Implementation details

Constructor

Setting the attribute WA_NativeWindow ensures the widget will have a native window created (i.e.: HWND for Windows). It’s just a precaution, because as far as I tested, it seems that Qt is creating a native window for almost all widgets.

Setting both WA_PaintOnScreen, WA_NoSystemBackground and returning a nullptr paint engine, tells Qt that you will handle the whole painting of the widget yourself.

Widget behaviour

The way I handle resizeEvent may trigger two renderings. This comes from (I guess) an optimization where Qt will only trigger an UpdateRequest event if the new size is bigger than the old size. As a result, on smaller resize, one rendering is triggered, on bigger resize, two rendering may be triggered (depending on the speed of the rendering).

_init() is the place where you can be sure that the native window has been created and is valid. It’s where you should do any initialization related to the native window system (i.e.: creating an OpenGL context, initializing a Direct3D device, etc.).

Rendering

All rendering code should go inside _doRender().

The function _doRender() is not and shouln’t be called directly. It is called, inside the event processing function, on UpdateRequest event. This helps the rendering to be synchronized with other Qt events (like mouse or keyboard) and prevent simultaneous render calls.

When the widget needs to be refreshed or repainted just make a call to render(), which generates an UpdateRequest event.

In case of continuous rendering, render() is automatically called at the end of the rendering.
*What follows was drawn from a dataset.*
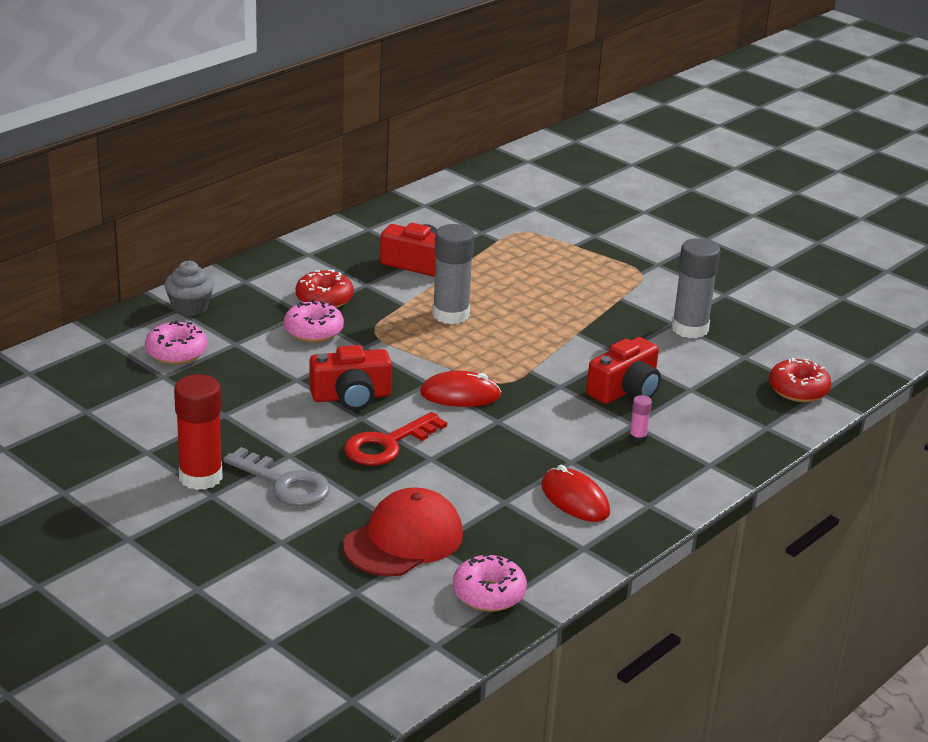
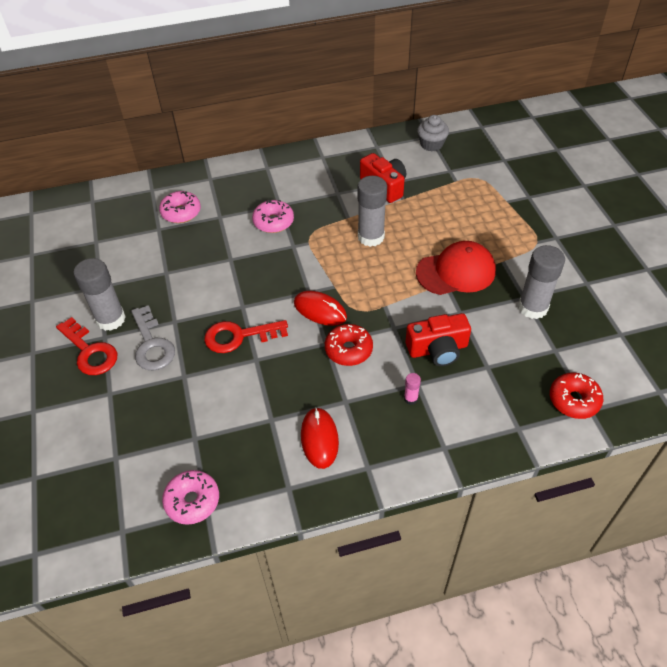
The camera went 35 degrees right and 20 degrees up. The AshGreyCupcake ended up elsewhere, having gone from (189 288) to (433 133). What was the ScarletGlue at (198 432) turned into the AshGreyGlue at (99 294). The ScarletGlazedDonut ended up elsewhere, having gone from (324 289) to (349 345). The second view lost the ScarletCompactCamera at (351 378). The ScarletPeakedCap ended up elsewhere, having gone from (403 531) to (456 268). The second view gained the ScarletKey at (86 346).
As a result, highest render frequency is limited by the speed of the processing of the Qt event pipeline which is fairly fast enough to reach very high rendering frequency.

In my project, I was not doing direct API calls (OpenGL, DirectX) in _doRender(). Instead, the API calls (i.e.: the real rendering calls) were registered in _doRender() as command lists and executed in a separate thread.